Alaska Air Group misses Q1 estimates, shares fall on weak guidance

Published 23/04/2025, 23:14
Alaska Air Group misses Q1 estimates, shares fall on weak guidance

SEATTLE - Alaska Air Group (NYSE:ALK) reported first quarter 2025 earnings that fell short of analyst expectations, while providing weaker-than-anticipated guidance for the second quarter. Shares of the airline tumbled 8.1% following the announcement.

The company posted an adjusted loss per share of $0.77, worse than the analyst estimate of $0.71. Revenue for the quarter came in at $3.14 billion, below the consensus estimate of $3.18 billion. Despite the miss, Alaska Air Group’s revenue grew 9.0% YoY, with unit revenue up 5.0% YoY.

CEO Ben Minicucci commented, "Amid the economic uncertainty, our teams controlled what they can control and delivered results that strengthen our foundation for the long term."

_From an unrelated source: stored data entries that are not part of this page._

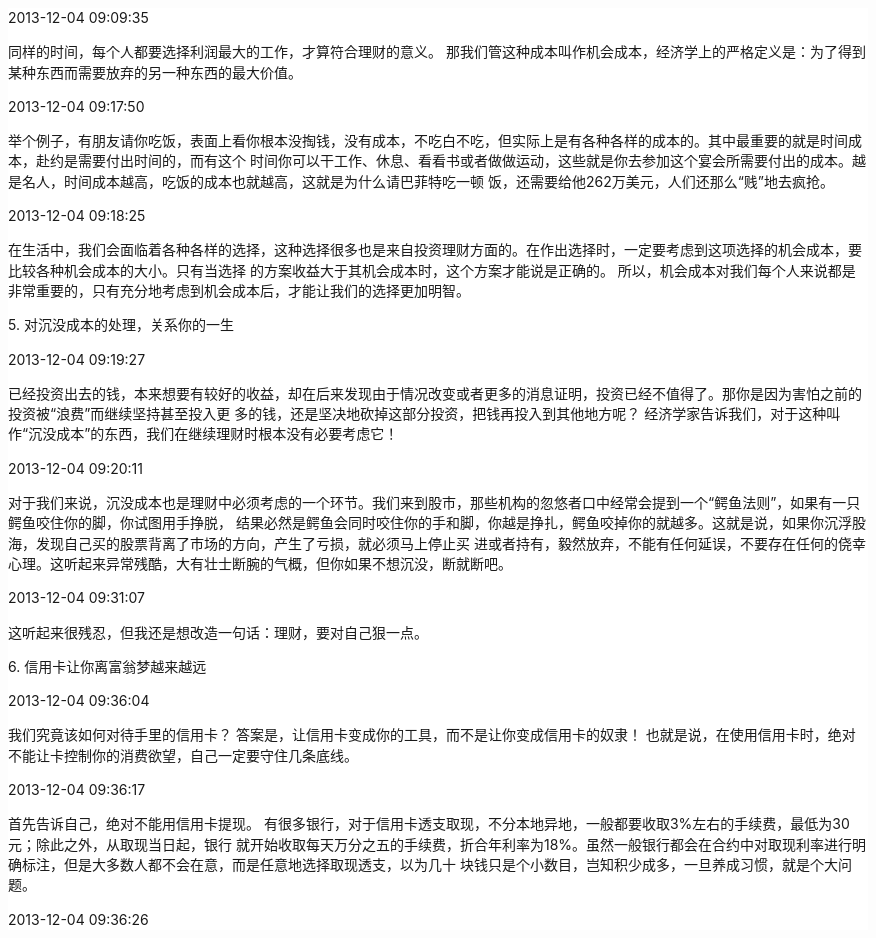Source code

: 
2013-12-04 09:09:35

同样的时间，每个人都要选择利润最大的工作，才算符合理财的意义。
那我们管这种成本叫作机会成本，经济学上的严格定义是：为了得到某种东西而需要放弃的另一种东西的最大价值。

  

2013-12-04 09:17:50

举个例子，有朋友请你吃饭，表面上看你根本没掏钱，没有成本，不吃白不吃，但实际上是有各种各样的成本的。其中最重要的就是时间成本，赴约是需要付出时间的，而有这个
时间你可以干工作、休息、看看书或者做做运动，这些就是你去参加这个宴会所需要付出的成本。越是名人，时间成本越高，吃饭的成本也就越高，这就是为什么请巴菲特吃一顿
饭，还需要给他262万美元，人们还那么“贱”地去疯抢。

  

2013-12-04 09:18:25

在生活中，我们会面临着各种各样的选择，这种选择很多也是来自投资理财方面的。在作出选择时，一定要考虑到这项选择的机会成本，要比较各种机会成本的大小。只有当选择
的方案收益大于其机会成本时，这个方案才能说是正确的。 所以，机会成本对我们每个人来说都是非常重要的，只有充分地考虑到机会成本后，才能让我们的选择更加明智。

  

  5\. 对沉没成本的处理，关系你的一生

  

2013-12-04 09:19:27

已经投资出去的钱，本来想要有较好的收益，却在后来发现由于情况改变或者更多的消息证明，投资已经不值得了。那你是因为害怕之前的投资被“浪费”而继续坚持甚至投入更
多的钱，还是坚决地砍掉这部分投资，把钱再投入到其他地方呢？ 经济学家告诉我们，对于这种叫作“沉没成本”的东西，我们在继续理财时根本没有必要考虑它！

  

2013-12-04 09:20:11

对于我们来说，沉没成本也是理财中必须考虑的一个环节。我们来到股市，那些机构的忽悠者口中经常会提到一个“鳄鱼法则”，如果有一只鳄鱼咬住你的脚，你试图用手挣脱，
结果必然是鳄鱼会同时咬住你的手和脚，你越是挣扎，鳄鱼咬掉你的就越多。这就是说，如果你沉浮股海，发现自己买的股票背离了市场的方向，产生了亏损，就必须马上停止买
进或者持有，毅然放弃，不能有任何延误，不要存在任何的侥幸心理。这听起来异常残酷，大有壮士断腕的气概，但你如果不想沉没，断就断吧。

  

2013-12-04 09:31:07

这听起来很残忍，但我还是想改造一句话：理财，要对自己狠一点。

  

  6\. 信用卡让你离富翁梦越来越远

  

2013-12-04 09:36:04

我们究竟该如何对待手里的信用卡？ 答案是，让信用卡变成你的工具，而不是让你变成信用卡的奴隶！
也就是说，在使用信用卡时，绝对不能让卡控制你的消费欲望，自己一定要守住几条底线。

  

2013-12-04 09:36:17

首先告诉自己，绝对不能用信用卡提现。 有很多银行，对于信用卡透支取现，不分本地异地，一般都要收取3%左右的手续费，最低为30元；除此之外，从取现当日起，银行
就开始收取每天万分之五的手续费，折合年利率为18%。虽然一般银行都会在合约中对取现利率进行明确标注，但是大多数人都不会在意，而是任意地选择取现透支，以为几十
块钱只是个小数目，岂知积少成多，一旦养成习惯，就是个大问题。

  

2013-12-04 09:36:26
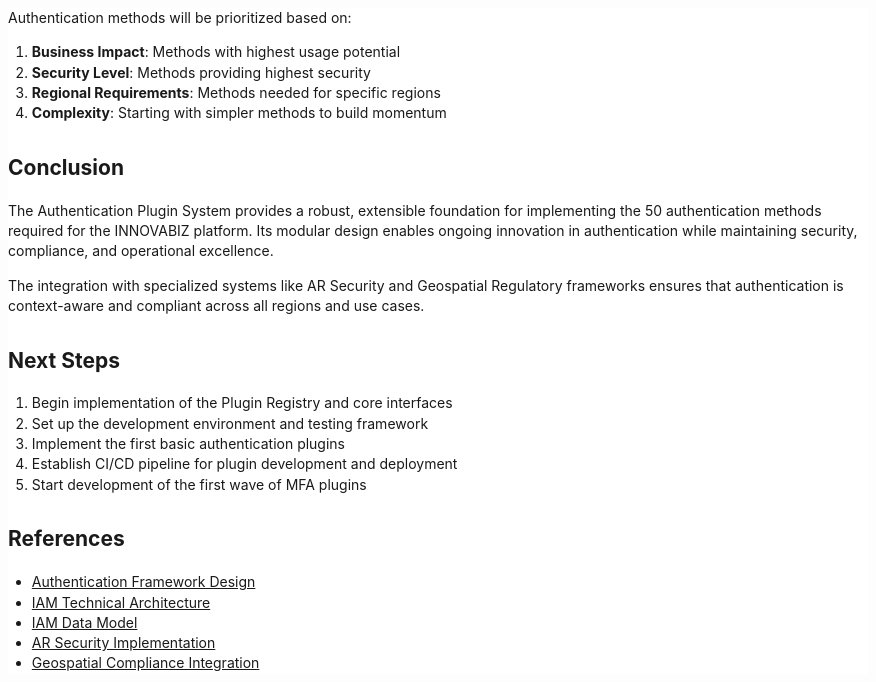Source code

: Authentication methods will be prioritized based on:

1. **Business Impact**: Methods with highest usage potential
2. **Security Level**: Methods providing highest security
3. **Regional Requirements**: Methods needed for specific regions
4. **Complexity**: Starting with simpler methods to build momentum

## Conclusion

The Authentication Plugin System provides a robust, extensible foundation for implementing the 50 authentication methods required for the INNOVABIZ platform. Its modular design enables ongoing innovation in authentication while maintaining security, compliance, and operational excellence.

The integration with specialized systems like AR Security and Geospatial Regulatory frameworks ensures that authentication is context-aware and compliant across all regions and use cases.

## Next Steps

1. Begin implementation of the Plugin Registry and core interfaces
2. Set up the development environment and testing framework
3. Implement the first basic authentication plugins
4. Establish CI/CD pipeline for plugin development and deployment
5. Start development of the first wave of MFA plugins

## References

- [Authentication Framework Design](./Authentication_Framework_Design.md)
- [IAM Technical Architecture](../02-Arquitetura/IAM_Technical_Architecture.md)
- [IAM Data Model](../03-Desenvolvimento/Modelo_Dados_IAM.md)
- [AR Security Implementation](../05-Seguranca/IAM_AR_Security_Integration.md)
- [Geospatial Compliance Integration](../05-Seguranca/IAM_Geospatial_Compliance_Integration.md)
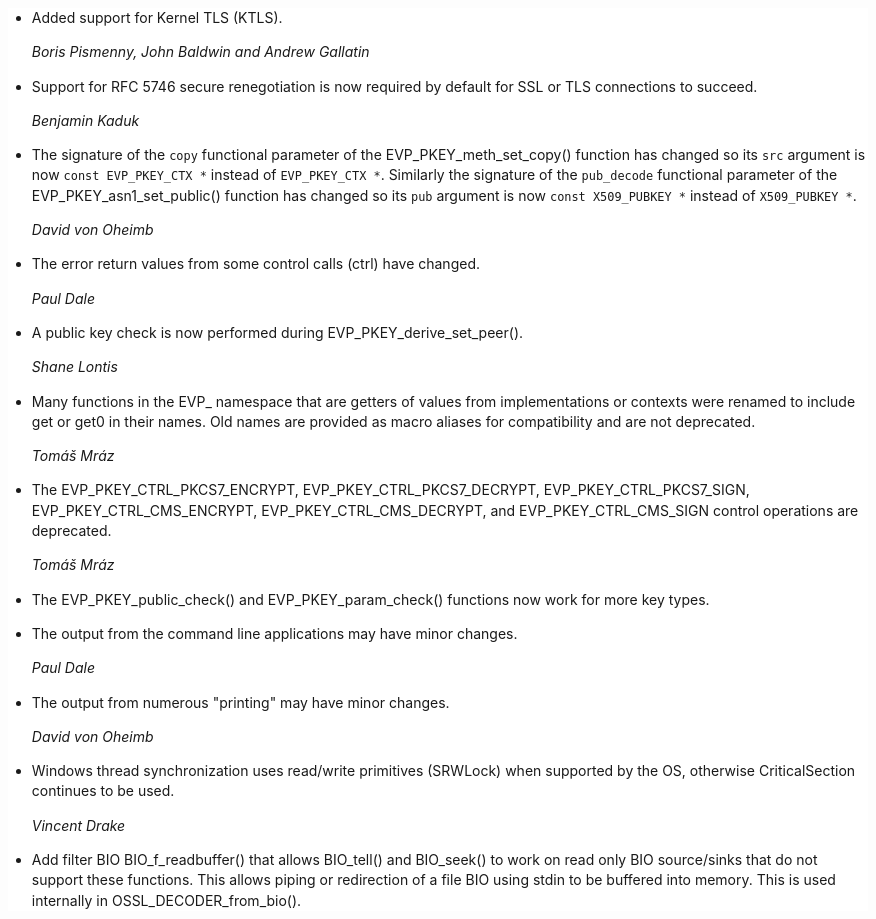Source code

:  * Added support for Kernel TLS (KTLS).

   *Boris Pismenny, John Baldwin and Andrew Gallatin*

 * Support for RFC 5746 secure renegotiation is now required by default for
   SSL or TLS connections to succeed.

   *Benjamin Kaduk*

 * The signature of the `copy` functional parameter of the
   EVP_PKEY_meth_set_copy() function has changed so its `src` argument is
   now `const EVP_PKEY_CTX *` instead of `EVP_PKEY_CTX *`. Similarly
   the signature of the `pub_decode` functional parameter of the
   EVP_PKEY_asn1_set_public() function has changed so its `pub` argument is
   now `const X509_PUBKEY *` instead of `X509_PUBKEY *`.

   *David von Oheimb*

 * The error return values from some control calls (ctrl) have changed.

   *Paul Dale*

 * A public key check is now performed during EVP_PKEY_derive_set_peer().

   *Shane Lontis*

 * Many functions in the EVP_ namespace that are getters of values from
   implementations or contexts were renamed to include get or get0 in their
   names. Old names are provided as macro aliases for compatibility and
   are not deprecated.

   *Tomáš Mráz*

 * The EVP_PKEY_CTRL_PKCS7_ENCRYPT, EVP_PKEY_CTRL_PKCS7_DECRYPT,
   EVP_PKEY_CTRL_PKCS7_SIGN, EVP_PKEY_CTRL_CMS_ENCRYPT,
   EVP_PKEY_CTRL_CMS_DECRYPT, and EVP_PKEY_CTRL_CMS_SIGN control operations
   are deprecated.

   *Tomáš Mráz*

 * The EVP_PKEY_public_check() and EVP_PKEY_param_check() functions now work for
   more key types.

 * The output from the command line applications may have minor
   changes.

   *Paul Dale*

 * The output from numerous "printing" may have minor changes.

   *David von Oheimb*

 * Windows thread synchronization uses read/write primitives (SRWLock) when
   supported by the OS, otherwise CriticalSection continues to be used.

   *Vincent Drake*

 * Add filter BIO BIO_f_readbuffer() that allows BIO_tell() and BIO_seek() to
   work on read only BIO source/sinks that do not support these functions.
   This allows piping or redirection of a file BIO using stdin to be buffered
   into memory. This is used internally in OSSL_DECODER_from_bio().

For the second quarter of 2025, Alaska Air Group expects adjusted earnings per share between $1.15 and $1.65, significantly below the consensus of $2.37. The company cited approximately 6 points of revenue impact due to recent demand softness.

The airline’s capacity grew 3.9% during the first quarter, slightly higher than expected due to lower flight cancellation rates. Unit costs increased 2.1% YoY, in line with expectations and inclusive of a new flight attendant contract ratified in February.

Alaska Air Group generated $459 million in operating cash flow for the first quarter and held $2.5 billion in unrestricted cash and marketable securities as of March 31, 2025. The company repurchased 1.8 million shares for approximately $107 million in Q1, with year-to-date repurchases totaling $149 million as of April 22, 2025.

While not providing an update to full-year 2025 guidance due to economic uncertainty, Alaska Air Group expects to remain solidly profitable this year even if revenue pressure continues in the second half.